Pour le moment je laisse WINS désactivé. WINS assure (assurait, ça parait obsolète) un service de noms netbios, Un équivalent du DNS quoi, mais à plus petite échelle. A cette étape du tuto, je ne sais pas encore si je vais retenir cette solution, ou me baser sur un bind ou autre.

#   wins support = no

Je laisse interfaces commentée car par défaut, samba répondra à toutes les requêtes. Mais si vous souhaitiez limiter à un VLAN particulier, c'est là qu'il faut le mettre:

 ;   interfaces = 127.0.0.0/8 eth0
security = user

Les mots de passe unix et samba seront synchronisés. Cette commande active l’exécution du programme externe défini à la directive passwd program, lors du changement de mot de passe samba

unix password sync = yes

C'est le maitre (par opposition à contrôleur de domaine secondaire):

domain master = yes

Mouais, je n'ai pas trop saisi le but de la directive suivante: L'OS level si je me souviens bien c'est lorsqu'il y a plusieurs controleur de domaine celui qui aura l'OS le plus eleve sera choisi. Explication de zilozi dans les commentaires... Un peu comme le champs MX dans les DNS quoi

os level = 33

Pour insister sur le fait que c'est le maitre (surtout en cas de conflit):

preferred master = yes

C'est le partage où sera placé le profil de l'user (son "documents and settings" quoi)

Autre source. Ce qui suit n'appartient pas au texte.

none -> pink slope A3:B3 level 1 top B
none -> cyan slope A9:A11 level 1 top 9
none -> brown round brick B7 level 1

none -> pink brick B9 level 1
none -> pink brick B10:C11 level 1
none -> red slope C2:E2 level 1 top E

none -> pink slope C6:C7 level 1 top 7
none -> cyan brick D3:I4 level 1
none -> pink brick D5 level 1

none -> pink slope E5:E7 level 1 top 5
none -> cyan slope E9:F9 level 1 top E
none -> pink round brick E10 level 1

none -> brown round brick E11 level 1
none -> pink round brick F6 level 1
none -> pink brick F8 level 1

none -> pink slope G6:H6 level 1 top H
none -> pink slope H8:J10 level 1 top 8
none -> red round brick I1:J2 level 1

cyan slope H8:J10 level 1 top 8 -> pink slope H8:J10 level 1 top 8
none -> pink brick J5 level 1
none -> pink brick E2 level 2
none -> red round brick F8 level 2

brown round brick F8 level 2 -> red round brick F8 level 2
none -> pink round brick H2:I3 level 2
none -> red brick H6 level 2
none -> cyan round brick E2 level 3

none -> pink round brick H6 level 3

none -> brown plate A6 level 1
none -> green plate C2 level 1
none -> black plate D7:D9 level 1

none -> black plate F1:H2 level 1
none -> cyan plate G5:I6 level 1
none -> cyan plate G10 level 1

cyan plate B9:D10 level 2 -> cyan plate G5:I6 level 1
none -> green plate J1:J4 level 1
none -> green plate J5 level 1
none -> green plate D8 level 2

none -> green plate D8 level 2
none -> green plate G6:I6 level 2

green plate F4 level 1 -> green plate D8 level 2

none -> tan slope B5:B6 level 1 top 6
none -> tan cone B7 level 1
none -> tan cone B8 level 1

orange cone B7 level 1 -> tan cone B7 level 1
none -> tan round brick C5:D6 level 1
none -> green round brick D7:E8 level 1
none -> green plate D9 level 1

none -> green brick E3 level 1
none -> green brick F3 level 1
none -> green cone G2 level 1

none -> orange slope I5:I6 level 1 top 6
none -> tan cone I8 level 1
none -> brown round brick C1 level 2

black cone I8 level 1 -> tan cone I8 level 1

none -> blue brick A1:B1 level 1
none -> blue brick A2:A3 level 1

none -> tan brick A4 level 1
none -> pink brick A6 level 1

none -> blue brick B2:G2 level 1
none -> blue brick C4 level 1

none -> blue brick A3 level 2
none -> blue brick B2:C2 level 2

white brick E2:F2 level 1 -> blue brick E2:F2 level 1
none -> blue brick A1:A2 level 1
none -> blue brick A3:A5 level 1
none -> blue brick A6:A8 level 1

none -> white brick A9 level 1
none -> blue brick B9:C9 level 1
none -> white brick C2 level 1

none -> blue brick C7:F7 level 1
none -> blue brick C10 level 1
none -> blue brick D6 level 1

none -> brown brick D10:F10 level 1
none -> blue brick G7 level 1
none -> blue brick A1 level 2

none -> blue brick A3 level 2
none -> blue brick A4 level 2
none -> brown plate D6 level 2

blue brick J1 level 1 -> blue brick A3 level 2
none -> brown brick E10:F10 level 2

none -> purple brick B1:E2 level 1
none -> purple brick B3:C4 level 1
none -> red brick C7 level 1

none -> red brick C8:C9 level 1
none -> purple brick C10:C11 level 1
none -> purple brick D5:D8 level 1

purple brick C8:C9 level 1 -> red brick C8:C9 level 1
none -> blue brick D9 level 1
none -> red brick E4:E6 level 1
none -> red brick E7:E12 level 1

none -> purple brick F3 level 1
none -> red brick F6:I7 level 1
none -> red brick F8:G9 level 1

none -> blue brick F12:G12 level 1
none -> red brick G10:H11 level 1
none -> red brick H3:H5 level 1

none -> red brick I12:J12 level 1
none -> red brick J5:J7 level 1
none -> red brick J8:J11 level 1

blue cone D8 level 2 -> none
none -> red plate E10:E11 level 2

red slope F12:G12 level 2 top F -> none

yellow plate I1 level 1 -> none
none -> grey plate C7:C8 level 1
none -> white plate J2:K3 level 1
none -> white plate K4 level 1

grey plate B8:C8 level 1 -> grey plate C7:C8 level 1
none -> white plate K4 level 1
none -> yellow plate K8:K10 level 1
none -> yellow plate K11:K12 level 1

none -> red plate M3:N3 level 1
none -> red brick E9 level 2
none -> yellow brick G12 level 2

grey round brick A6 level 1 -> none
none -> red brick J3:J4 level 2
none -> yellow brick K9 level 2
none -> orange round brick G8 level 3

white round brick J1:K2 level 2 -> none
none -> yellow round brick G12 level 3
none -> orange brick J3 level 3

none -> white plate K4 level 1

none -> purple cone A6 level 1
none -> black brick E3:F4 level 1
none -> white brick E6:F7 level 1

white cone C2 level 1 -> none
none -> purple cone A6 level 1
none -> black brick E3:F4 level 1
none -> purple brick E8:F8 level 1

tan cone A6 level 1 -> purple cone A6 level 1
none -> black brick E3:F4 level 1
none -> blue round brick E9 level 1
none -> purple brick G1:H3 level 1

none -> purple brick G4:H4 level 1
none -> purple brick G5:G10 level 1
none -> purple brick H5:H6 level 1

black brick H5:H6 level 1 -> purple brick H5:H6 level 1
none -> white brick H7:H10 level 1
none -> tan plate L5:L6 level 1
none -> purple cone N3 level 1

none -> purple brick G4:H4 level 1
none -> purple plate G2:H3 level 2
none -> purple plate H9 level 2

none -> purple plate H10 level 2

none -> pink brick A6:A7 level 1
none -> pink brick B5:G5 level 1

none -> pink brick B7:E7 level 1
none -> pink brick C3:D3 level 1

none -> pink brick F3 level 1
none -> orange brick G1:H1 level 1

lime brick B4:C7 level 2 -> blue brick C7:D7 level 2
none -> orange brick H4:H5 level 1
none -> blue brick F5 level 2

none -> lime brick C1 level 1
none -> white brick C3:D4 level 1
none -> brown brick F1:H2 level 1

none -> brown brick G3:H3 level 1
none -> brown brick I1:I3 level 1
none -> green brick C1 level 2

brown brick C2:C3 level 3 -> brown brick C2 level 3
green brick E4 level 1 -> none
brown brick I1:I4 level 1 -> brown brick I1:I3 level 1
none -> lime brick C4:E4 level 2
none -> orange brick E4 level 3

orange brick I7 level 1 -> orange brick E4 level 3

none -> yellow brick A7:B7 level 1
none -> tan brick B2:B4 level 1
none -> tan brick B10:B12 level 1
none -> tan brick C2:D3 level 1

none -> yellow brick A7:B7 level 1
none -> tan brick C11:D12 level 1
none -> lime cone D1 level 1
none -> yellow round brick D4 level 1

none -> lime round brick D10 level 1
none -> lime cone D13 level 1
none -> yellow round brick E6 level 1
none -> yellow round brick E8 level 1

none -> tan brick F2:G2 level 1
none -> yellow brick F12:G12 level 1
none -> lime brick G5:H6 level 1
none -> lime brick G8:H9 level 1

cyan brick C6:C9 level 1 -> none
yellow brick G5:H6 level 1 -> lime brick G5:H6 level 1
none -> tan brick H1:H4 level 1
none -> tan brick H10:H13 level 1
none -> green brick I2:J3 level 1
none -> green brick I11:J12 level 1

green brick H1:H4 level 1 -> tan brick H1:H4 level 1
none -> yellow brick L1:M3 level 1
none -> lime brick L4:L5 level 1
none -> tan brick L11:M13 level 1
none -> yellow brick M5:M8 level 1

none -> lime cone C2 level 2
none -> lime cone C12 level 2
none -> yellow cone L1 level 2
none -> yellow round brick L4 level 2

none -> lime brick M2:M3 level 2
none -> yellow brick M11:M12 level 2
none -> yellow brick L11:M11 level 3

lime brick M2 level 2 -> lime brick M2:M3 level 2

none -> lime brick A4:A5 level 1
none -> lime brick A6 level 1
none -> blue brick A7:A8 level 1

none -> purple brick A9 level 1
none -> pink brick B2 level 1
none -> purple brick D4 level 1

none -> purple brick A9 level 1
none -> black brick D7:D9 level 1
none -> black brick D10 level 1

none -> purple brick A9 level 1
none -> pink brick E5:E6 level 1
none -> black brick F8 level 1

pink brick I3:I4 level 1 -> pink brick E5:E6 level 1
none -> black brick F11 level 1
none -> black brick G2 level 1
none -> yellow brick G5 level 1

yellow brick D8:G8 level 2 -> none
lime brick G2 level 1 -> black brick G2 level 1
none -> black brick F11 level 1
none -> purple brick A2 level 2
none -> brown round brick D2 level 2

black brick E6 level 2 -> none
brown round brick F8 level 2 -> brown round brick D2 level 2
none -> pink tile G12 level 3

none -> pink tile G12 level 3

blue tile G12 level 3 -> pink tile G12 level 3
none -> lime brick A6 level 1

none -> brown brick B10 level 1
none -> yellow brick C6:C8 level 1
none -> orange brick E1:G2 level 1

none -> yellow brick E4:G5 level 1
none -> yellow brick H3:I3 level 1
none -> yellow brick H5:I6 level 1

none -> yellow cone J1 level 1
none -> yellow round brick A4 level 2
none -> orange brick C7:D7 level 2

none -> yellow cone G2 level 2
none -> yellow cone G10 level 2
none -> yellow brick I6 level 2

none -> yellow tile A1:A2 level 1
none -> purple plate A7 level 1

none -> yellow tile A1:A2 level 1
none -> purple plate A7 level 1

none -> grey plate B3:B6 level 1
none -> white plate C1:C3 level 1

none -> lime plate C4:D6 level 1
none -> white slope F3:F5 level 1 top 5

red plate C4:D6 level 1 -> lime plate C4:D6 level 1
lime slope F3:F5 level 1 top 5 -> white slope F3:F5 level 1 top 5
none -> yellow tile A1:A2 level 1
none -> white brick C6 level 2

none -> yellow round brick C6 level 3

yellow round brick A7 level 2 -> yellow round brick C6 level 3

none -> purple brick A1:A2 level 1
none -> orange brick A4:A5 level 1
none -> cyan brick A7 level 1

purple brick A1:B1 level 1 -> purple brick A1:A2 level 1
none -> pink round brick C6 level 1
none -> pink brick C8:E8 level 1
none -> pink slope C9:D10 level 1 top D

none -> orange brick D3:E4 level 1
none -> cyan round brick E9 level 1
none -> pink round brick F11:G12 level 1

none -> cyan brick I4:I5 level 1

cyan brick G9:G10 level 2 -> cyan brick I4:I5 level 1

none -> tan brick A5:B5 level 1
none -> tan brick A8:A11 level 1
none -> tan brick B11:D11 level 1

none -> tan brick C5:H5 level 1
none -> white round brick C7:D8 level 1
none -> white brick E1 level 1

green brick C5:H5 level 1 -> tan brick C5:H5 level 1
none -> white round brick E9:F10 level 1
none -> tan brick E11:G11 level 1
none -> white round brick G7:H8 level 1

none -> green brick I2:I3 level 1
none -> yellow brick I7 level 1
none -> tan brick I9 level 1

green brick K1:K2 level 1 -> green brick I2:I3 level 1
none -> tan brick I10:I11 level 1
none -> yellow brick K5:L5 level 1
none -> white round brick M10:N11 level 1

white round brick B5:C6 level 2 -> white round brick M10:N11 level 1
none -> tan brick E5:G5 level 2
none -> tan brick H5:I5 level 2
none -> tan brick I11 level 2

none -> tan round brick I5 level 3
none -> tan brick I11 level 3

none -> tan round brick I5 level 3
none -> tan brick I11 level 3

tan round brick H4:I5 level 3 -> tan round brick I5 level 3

logon path = \\%N\profiles\%U

Samba permet de monter directement (sans faire à la main un script batch) le home_dir de l'user unix sur une tête de lecteur. Il aura besoin de placer les scripts dans un partage "netlogon" (plus bas):

logon drive = H:%%%
logon home = \\%N\%U

scripts lors de l'ajout d'users ou de machines depuis un pc client:

add user script = /usr/sbin/adduser -g dom_users -c Utilisateur -d /dev/null -s /bin/false '%u'%%%
add machine script  = /usr/sbin/useradd -g dom_pc -c "%u machine account" -d /dev/null -s /bin/false '%u'%%%
add group script = /usr/sbin/groupadd '%g'%%%
delete user script = /usr/sbin/userdel -r '%u'%%%
delete group script = /usr/sbin/groupdel '%g'%%%
delete user from group script = /usr/bin/gpasswd -d '%u' '%g'%%%
set primary group script = /usr/sbin/usermod -g '%g' '%u' %%%

En retirant toutes les lignes commentées ça donne:

[global]


   workgroup = dom_grouik
   server string = %h
   dns proxy = no
   log file = /var/log/samba/log.%m
   max log size = 1000
   syslog = 0
   panic action = /usr/share/samba/panic-action %d
   security = user
   encrypt passwords = true
   passdb backend = tdbsam
   obey pam restrictions = yes
   unix password sync = yes
   passwd program = /usr/bin/passwd %u
   passwd chat = *Enter\snew\s*\spassword:* %n\n *Retype\snew\s*\spassword:* %n\n *password\supdated\ssuccessfully* .
   pam password change = yes
   domain master = yes
   os level = 33
   preferred master = yes
   domain logons = yes
   logon path = \\%N\profiles\%U
   logon drive = H:
   logon home = \\%N\%U
   add user script = /usr/sbin/adduser -g dom_users -c Utilisateur -d /dev/null -s /bin/false '%u'
   add machine script  = /usr/sbin/useradd -g dom_pc -c "%u machine account" -d /dev/null -s /bin/false '%u'
   add group script = /usr/sbin/groupadd '%g'
   delete user script = /usr/sbin/userdel -r '%u'
   delete group script = /usr/sbin/groupdel '%g'
   delete user from group script = /usr/bin/gpasswd -d '%u' '%g'
   set primary group script = /usr/sbin/usermod -g '%g' '%u' 

Partages

Vu la config au dessus, il faut trois partages: homes netlogon et profiles Suffit de décommenter. Même si je n'aborde pas ici les imprimantes, je laisse les valeurs par défaut

[homes]
   comment = Home Directories
   browseable = no
   read only = no
   create mask = 0700
   directory mask = 0700
   valid users = %S

[netlogon]
   comment = Network Logon Service
   path = /home/samba/netlogon
   guest ok = yes
   read only = yes

[profiles]
   comment = Users profiles
   path = /home/samba/profiles
   create mask = 0600
   directory mask = 0700
   writeable = yes
   create mode = 0700

[printers]
   comment = All Printers
   browseable = no
   path = /var/spool/samba
   printable = yes
   guest ok = no
   read only = yes
   create mask = 0700

[print$]
   comment = Printer Drivers
   path = /var/lib/samba/printers
   browseable = yes
   read only = yes
   guest ok = no

Mise en place.

C'est là que j'ai honte, cette partie est quasiment un copier coller de tux-planet (hormis le changement de dossiers, j'ai ajouté un mappage entre les Noms NT des groupes et les groupes unix)

#La première étape consiste à créer le compte administrateur.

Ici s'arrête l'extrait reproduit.